The development of guidelines for the propagation of and transplantation of Amargosa niterwort and the Ashy Meadows gumplant will be accomplished initially in the SERG greenhouse located at San Diego State University. If seeds are currently available, SERG greenhouse personnel will begin conducting propagation tests during the 2001-2002 winter months. Tests will include, but not be limited to, testing pre-germination methods such as hot and cold stratification, physical scarification and acid and hot water baths. Different germination mediums will be tested based on the various soils found in the areas where current populations exist. Seedlings that germinate will then be placed in various sizes of plant propagation containers such as 2"x2"x8" plant bands, 3"x3"x12" plant bands, one gallon pots and "half-high" containers (4" diameter by 16" PVC pipes) to determine root requirements.

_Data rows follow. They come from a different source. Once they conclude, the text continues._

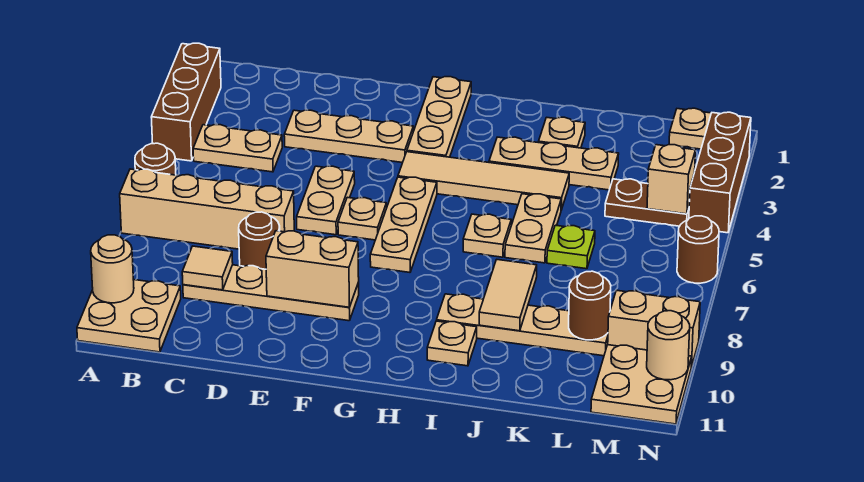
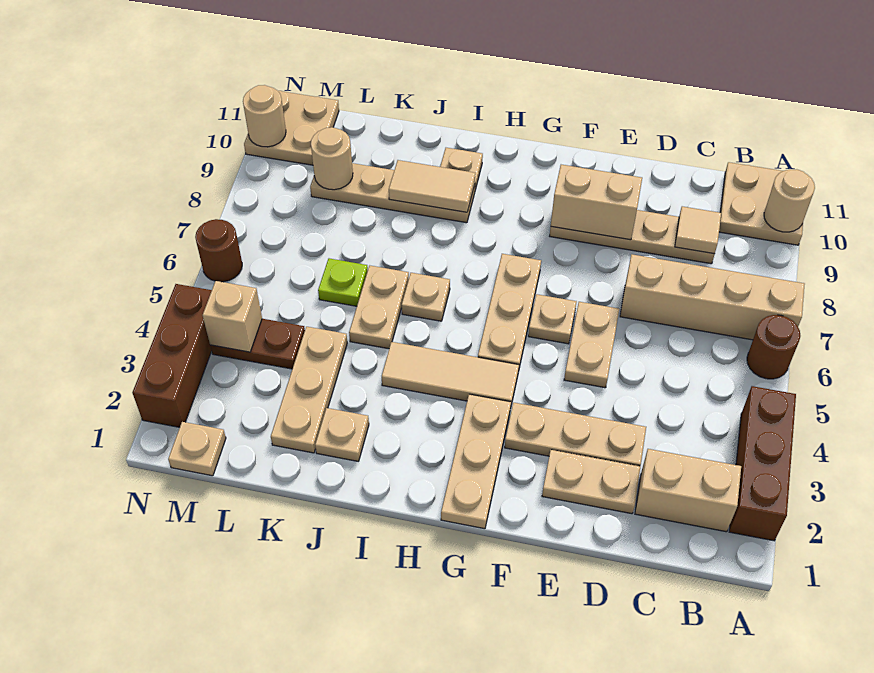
tan plate B4:C4 level 1 -> tan plate D2:E2 level 1
brown round brick D8 level 1 -> none
tan tile G4:J4 level 1 -> tan tile G4:I4 level 1
tan plate I3:K3 level 1 -> tan plate K2:K4 level 1
tan tile J8:J9 level 2 -> tan tile I9:J9 level 2
brown round brick L9 level 2 -> tan round brick L9 level 2
tan brick M9:N9 level 1 -> tan brick B2:C2 level 1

Seedlings would then be kept under observation at the SERG greenhouse facility, outside in open sun, to determine water requirements during the summer months. At the end of the one year study, we should have not only have a set of guidelines for the propagation and maintenance of both the Amargosa niterwort and the Ashy Meadows gumplant, but a number of plants available for actual transplanting into the Lower Carson Slough area, or another suitable area of choice, the following spring (2003).

If seed is currently not available, this part of the project would have to be delayed until the following year and a permit to collect seed during the summer/early fall of 2002 provided SERG personnel. Once seed has been collected, the propagation and transplantation aspect of the project can begin as outlined above.

SERG will provide a report outlining all results and conclusions, including recommended management practices for the conservation of the targeted species and other related special status plant species located in the project area.